All lines from the one with "This is a rejected" to the end of the material, both included, are to be written out exactly and without anything else.

● ● ●

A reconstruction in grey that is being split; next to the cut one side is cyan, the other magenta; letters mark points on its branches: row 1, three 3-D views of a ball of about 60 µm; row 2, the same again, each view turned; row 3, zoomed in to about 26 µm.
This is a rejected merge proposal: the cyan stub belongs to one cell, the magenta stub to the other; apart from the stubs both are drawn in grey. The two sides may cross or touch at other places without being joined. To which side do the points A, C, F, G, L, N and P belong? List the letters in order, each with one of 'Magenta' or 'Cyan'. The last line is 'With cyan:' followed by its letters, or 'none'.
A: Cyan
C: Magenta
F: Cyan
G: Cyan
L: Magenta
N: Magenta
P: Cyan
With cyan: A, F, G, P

● ● ●

Exercise result -
This is a rejected merge proposal: the cyan stub belongs to one cell, the magenta stub to the other; apart from the stubs both are drawn in grey. The two sides may cross or touch at other places without being joined. To which side do the points A, C, F, G, L, N and P belong? List the letters in order, each with one of 'Magenta' or 'Cyan'. The last line is 'With cyan:' followed by its letters, or 'none'.
A: Cyan
C: Magenta
F: Cyan
G: Cyan
L: Magenta
N: Magenta
P: Cyan
With cyan: A, F, G, P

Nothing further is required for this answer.